PROBLEM TO WORK ON: Extend the Chaos warband roleplay thread below, picking up after its final sentence.

EXTRACTED TEXT:
Colm turned to his squad, five veteran assault marines who have been with him since that day when the Dark Gods called to him. All of them were grizzled veterans of war and could fight like no others. They were, with Colm leading them, an unstoppable force. Sigmund, the powerfist user, always fought at Colm's side. The power of his weapon would generally instantly kill those unfortunate enough to be on the recieving end of it. The other four carried a mixture of chainswords and axes. 

"Listen up boys." Colm said on the squad com. "We got clean up and survivor capture. Kill as you please but make sure you capture at least one for every three you kill. Wait for the Khorne followers to move and we'll follow in behind them. Watch for plasma weapons and keep an eye out of an Inquisitor. If you see him, knock him out and capture him. Lets go give 'em hell boys." He finished with as he drew his runic power sword that burned with a white, unholy flame and held his bolt pistol in his left hand. Colm would wait for the berzerkers to move and then begin to follow.


----------



## Masked Jackal (Dec 16, 2009)

Warpmaw quickly obeyed the Sorceror Lord's command, purging the antics of those less favored in the warband from his mind. He raised the Power-Claw to motion his men forward. The foul servants of Nurgle were ahead of Warpmaws own Terminators as they fell into the Ogryns, and Warpmaws Terminators took up positions of convenience, shooting into the Ogryns where friendly-fire was minimal, or charging into the fray with their various power-weapons. 

Individuality was a key feature of Warpmaws squad, each Terminator choosing their own weapons, fighting or scheming against each other to acquire the most coveted. This reflected in the way they fought. They would follow Warpmaws orders, but they had their own tools to work with. Warpmaw himself waded in, fighting the Ogryns, while keeping his awareness spread out, watching for anything that would require more discipline from his troops.


----------



## unxpekted22 (Apr 7, 2009)

Mashreg pondered for a moment on the situation. He looked at his twin to his right and a look back indicated they both had the same thoughts.

what was approaching wasn't enough for them, they needed _more_.

Mashreg began to shake in his armor, itching for the opportunity to feel pain, and pleasure in both giving and receiving it. His finger twitched on the large blastmaster rifle in his hands. He looked at it with a bead of sweat forming on the inner corner of his twitching eye.

He realized, an intensity of vibrations and sound of which he had never felt, never turned on himself. Of course! it was so obvious, nothing would be more satisfying than a weapon of sound, a bass tone that he used against enemies that was so strong they were blown away into pieces. 

He looked at Hyperion, holding his blastmaster as well, and spoke, "Hyperion, lets do it." thats all he needed to say as he began shiver laughter from the anticipation. He raised his blats master to Hyperion's face, standing only a couple feet away. He waited for Hyperion to do the same.

(OOC: me and DA have decided to drop out, this is just our way of doing it)


----------



## dark angel (Jun 11, 2008)

Hyperion felt a bolt of pleasure race down his spine as Mashreg raised his Blast-Master to his face and grinned. He nodded saying "My Twin, it has been a privilage" and opened fire point blank. Mashreg did the same and sent a concussive blast into his face, crushing the helm and bone while Mashreg's torso caved inwards, destroying organs. Both screamed to themselves as they felt the Dark Prince ensnare their souls, destroying and reforming them a million times over in a matter of seconds. The pleasure would never end, as both collapsed to their knees, still jerking their trigger. Hyperion screamed as he died, his enhanced vocals sending a deafening echo across the battered terrain of the world. _How enjoyable_ was the last two things that went through his head, before his quivering form fell forwards with a shake of mud and gore beneath him. Mashreg, his eyes wide with glorious pleasure watched his fellow Slaaneshi fall before raising his Blast-Master too his face with all the strength within his body. He grinned. And pulled the trigger.

Dataset records:
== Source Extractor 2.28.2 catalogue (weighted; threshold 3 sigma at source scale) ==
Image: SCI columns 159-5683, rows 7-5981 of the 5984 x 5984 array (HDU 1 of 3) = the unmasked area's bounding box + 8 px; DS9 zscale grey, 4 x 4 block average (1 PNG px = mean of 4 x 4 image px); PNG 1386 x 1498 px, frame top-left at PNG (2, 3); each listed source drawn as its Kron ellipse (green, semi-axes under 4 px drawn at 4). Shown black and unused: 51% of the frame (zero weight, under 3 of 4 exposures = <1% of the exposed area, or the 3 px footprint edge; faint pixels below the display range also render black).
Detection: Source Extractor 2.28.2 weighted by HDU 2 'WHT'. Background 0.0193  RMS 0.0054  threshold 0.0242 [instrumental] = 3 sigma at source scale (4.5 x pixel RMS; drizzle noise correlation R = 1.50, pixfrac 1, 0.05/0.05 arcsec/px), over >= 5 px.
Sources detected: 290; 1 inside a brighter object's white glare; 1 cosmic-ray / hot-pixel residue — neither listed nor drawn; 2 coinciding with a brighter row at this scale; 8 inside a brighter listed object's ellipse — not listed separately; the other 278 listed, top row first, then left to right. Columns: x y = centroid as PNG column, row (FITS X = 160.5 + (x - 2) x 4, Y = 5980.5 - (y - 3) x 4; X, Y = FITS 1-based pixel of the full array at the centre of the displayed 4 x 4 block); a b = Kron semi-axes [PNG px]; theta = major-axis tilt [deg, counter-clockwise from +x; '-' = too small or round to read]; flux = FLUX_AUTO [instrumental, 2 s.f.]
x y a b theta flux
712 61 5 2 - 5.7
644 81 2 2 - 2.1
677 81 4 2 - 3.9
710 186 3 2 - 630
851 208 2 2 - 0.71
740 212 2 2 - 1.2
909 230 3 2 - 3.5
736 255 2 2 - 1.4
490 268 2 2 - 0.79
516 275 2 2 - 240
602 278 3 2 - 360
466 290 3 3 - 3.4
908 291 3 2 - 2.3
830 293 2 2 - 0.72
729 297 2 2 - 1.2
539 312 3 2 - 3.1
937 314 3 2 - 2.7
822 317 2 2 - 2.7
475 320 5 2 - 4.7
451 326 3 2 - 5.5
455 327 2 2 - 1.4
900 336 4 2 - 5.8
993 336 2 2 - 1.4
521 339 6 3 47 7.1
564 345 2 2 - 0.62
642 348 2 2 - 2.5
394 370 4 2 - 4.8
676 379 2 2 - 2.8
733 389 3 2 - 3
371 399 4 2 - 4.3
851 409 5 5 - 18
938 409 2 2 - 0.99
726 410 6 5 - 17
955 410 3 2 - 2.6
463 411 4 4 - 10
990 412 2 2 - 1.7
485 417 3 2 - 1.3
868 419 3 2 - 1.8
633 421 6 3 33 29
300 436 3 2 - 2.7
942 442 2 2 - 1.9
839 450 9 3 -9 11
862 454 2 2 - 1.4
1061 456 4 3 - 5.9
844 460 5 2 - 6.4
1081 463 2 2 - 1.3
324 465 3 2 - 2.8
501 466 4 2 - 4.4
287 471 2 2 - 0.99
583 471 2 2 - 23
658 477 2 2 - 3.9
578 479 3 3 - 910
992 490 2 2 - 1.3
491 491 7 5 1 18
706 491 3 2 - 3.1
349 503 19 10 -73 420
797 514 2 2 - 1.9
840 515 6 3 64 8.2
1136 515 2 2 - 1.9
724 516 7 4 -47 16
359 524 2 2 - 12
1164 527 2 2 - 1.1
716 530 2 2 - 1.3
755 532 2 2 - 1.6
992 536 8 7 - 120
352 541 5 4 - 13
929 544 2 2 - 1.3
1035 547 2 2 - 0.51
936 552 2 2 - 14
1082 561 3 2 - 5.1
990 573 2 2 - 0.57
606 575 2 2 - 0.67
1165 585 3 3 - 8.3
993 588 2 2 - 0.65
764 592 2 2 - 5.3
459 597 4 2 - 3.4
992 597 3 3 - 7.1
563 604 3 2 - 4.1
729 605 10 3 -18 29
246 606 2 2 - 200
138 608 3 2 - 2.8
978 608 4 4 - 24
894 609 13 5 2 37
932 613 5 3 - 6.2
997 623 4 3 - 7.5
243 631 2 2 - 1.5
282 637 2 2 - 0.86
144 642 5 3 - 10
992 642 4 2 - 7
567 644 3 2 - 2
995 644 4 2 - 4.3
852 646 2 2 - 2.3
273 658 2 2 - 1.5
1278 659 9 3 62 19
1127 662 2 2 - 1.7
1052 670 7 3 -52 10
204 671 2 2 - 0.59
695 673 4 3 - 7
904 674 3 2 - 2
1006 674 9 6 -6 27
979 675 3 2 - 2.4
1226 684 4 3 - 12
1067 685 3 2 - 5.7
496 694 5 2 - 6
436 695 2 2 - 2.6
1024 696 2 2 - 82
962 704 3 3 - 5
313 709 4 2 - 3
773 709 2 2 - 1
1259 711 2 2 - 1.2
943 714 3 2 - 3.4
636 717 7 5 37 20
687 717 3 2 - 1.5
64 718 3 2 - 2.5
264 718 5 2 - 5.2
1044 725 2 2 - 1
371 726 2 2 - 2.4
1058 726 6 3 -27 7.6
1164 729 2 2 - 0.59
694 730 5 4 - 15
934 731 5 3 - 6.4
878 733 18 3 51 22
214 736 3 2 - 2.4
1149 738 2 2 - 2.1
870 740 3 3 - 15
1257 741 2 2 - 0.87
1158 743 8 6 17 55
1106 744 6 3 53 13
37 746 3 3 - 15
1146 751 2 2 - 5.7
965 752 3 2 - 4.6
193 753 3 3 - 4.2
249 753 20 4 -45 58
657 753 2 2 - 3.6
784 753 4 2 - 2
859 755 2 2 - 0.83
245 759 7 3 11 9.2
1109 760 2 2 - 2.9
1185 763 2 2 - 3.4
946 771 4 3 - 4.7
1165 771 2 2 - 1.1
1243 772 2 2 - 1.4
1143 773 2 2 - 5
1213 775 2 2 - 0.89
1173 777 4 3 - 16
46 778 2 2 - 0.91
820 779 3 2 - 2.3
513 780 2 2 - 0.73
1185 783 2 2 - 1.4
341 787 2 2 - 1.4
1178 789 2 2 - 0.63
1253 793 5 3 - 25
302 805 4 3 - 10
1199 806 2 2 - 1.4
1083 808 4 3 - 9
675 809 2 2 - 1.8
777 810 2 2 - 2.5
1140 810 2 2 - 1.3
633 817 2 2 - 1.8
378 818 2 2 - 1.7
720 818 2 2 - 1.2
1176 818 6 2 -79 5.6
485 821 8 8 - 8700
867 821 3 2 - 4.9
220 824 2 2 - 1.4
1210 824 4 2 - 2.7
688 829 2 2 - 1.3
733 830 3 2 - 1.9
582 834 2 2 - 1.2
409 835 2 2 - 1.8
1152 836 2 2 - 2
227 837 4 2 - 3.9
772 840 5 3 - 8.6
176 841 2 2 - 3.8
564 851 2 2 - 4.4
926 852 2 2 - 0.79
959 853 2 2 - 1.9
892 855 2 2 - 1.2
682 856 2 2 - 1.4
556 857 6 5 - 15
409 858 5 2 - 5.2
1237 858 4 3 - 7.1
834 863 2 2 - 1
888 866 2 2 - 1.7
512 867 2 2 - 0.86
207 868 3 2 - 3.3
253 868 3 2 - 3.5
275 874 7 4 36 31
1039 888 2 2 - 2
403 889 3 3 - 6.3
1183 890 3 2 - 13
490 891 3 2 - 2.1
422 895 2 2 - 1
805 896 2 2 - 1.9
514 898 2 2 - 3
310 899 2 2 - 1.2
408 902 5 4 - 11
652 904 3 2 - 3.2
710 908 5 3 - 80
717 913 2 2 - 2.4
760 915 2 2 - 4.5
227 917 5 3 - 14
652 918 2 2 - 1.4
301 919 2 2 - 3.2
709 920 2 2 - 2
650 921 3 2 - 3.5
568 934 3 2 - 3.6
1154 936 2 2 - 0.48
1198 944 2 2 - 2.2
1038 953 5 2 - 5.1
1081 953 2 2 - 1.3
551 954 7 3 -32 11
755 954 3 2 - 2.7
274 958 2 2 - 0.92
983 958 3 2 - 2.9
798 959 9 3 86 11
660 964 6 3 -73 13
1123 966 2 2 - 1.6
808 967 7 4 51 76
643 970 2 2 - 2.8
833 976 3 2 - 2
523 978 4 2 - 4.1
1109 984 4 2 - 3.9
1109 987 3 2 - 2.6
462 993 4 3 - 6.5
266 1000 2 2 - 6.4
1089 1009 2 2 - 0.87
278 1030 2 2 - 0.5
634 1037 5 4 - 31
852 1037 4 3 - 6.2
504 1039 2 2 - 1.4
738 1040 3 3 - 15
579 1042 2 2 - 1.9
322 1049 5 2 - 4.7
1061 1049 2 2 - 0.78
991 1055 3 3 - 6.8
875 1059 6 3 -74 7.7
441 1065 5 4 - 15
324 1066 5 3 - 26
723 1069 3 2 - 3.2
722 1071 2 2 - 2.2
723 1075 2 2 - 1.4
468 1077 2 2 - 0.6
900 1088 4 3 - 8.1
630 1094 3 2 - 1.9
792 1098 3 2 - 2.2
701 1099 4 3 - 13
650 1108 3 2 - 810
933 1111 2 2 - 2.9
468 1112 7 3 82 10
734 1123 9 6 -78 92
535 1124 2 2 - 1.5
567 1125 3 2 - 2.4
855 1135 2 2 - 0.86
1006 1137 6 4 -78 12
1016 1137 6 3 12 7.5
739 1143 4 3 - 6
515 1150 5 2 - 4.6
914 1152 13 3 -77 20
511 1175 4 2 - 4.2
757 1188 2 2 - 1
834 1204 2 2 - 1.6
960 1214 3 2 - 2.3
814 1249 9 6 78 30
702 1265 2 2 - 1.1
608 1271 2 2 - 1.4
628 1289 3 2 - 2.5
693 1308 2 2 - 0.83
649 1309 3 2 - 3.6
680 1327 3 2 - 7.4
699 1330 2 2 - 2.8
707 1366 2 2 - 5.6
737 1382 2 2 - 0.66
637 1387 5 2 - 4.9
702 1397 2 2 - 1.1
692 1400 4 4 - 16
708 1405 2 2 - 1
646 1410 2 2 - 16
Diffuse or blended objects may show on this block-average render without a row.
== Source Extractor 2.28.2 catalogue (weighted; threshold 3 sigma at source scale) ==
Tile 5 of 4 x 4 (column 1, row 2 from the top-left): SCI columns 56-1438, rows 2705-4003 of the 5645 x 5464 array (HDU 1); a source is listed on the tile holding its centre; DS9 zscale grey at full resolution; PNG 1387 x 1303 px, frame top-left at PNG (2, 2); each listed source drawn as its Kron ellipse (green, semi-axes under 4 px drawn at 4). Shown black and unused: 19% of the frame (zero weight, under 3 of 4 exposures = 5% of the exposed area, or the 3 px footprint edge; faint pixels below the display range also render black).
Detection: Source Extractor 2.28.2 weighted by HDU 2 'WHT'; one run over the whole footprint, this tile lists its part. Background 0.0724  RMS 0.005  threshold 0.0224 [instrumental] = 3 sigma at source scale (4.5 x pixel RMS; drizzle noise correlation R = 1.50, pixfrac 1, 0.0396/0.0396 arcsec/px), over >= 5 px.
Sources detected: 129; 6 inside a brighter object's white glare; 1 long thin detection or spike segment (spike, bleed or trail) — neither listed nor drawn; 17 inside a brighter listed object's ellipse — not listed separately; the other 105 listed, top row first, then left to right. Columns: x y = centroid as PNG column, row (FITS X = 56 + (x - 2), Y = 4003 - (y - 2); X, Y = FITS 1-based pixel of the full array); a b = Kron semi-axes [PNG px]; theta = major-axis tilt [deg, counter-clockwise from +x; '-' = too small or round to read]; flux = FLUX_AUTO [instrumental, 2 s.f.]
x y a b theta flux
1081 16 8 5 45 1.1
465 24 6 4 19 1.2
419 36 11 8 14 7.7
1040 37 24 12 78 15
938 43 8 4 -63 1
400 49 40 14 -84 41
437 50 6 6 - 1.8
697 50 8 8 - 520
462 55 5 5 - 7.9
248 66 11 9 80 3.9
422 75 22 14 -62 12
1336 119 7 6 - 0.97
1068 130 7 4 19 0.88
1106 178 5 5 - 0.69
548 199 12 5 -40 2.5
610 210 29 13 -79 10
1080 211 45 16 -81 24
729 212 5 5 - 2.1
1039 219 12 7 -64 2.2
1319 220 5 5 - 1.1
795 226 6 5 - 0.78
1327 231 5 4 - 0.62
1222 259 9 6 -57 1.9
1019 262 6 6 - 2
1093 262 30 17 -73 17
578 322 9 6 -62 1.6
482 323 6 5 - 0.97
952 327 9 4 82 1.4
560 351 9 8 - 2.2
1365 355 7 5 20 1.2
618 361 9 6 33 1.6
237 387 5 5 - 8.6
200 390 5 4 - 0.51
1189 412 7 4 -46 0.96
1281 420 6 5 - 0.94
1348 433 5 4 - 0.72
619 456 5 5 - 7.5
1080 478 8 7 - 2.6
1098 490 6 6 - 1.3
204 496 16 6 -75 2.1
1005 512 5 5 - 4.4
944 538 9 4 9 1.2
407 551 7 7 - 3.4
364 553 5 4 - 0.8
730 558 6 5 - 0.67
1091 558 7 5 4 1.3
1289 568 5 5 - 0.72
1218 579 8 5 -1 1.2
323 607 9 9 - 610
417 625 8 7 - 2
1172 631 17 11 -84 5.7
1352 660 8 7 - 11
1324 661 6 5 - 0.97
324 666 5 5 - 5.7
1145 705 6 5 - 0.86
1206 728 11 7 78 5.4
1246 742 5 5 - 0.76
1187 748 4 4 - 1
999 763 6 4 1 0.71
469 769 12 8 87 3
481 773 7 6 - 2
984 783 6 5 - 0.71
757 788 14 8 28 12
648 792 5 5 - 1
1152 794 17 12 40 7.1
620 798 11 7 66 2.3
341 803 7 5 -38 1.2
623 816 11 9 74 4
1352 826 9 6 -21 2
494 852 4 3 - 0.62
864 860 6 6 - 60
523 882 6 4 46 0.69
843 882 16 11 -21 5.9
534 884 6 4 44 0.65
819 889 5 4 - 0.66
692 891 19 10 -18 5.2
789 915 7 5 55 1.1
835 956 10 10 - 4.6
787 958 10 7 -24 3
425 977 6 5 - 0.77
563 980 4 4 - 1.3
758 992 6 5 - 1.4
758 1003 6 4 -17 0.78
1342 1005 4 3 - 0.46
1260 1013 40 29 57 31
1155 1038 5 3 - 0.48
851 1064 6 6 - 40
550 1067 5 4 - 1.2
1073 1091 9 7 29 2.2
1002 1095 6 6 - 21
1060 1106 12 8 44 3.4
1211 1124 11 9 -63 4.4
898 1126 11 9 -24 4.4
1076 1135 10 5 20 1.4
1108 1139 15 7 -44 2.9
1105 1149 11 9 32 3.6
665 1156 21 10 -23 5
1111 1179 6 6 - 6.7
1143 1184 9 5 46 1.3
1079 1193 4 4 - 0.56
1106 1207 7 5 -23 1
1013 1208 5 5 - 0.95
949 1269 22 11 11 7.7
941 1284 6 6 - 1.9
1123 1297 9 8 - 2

RIGHT ANSWER:
----------



## unxpekted22 (Apr 7, 2009)

his vision went insane, the violently vibrating form of black and pink armor of his twin in front of him going back in forth in flashes. 

"AAAGGAGGGAGAGAGGHHHHHH" was all he could hear, as if the blastmasters werent enough Hyperions enhanced screams erupted into the air next, and Mashreg felt his eardrums shatter. 

Now deaf his body, falling to his knees he could tell was just about give way, to finish it off, he pointed his blastmaster to his own face and pulled the trigger. As his head shook like a doll in the hands of violent child, he felt slaanesh's acceptance, and then, his already bleeding cracked body, exploded inside of his armor. Blood flying out the crevices, he fell limp next to his dead twin brother.


----------



## Karnox (Feb 27, 2010)

Karnox nodded and prepared for the battle tanks. A squadron of tanks arrived, 2 armed with battle cannons and another an executioner. The large plasma cannon wasted no time in firing a multitude of blasts at the sorcerer, but after 2 missed, disintegrating the two dead noise marines behind him the third blast was absorbed by the flames surrounding his armour.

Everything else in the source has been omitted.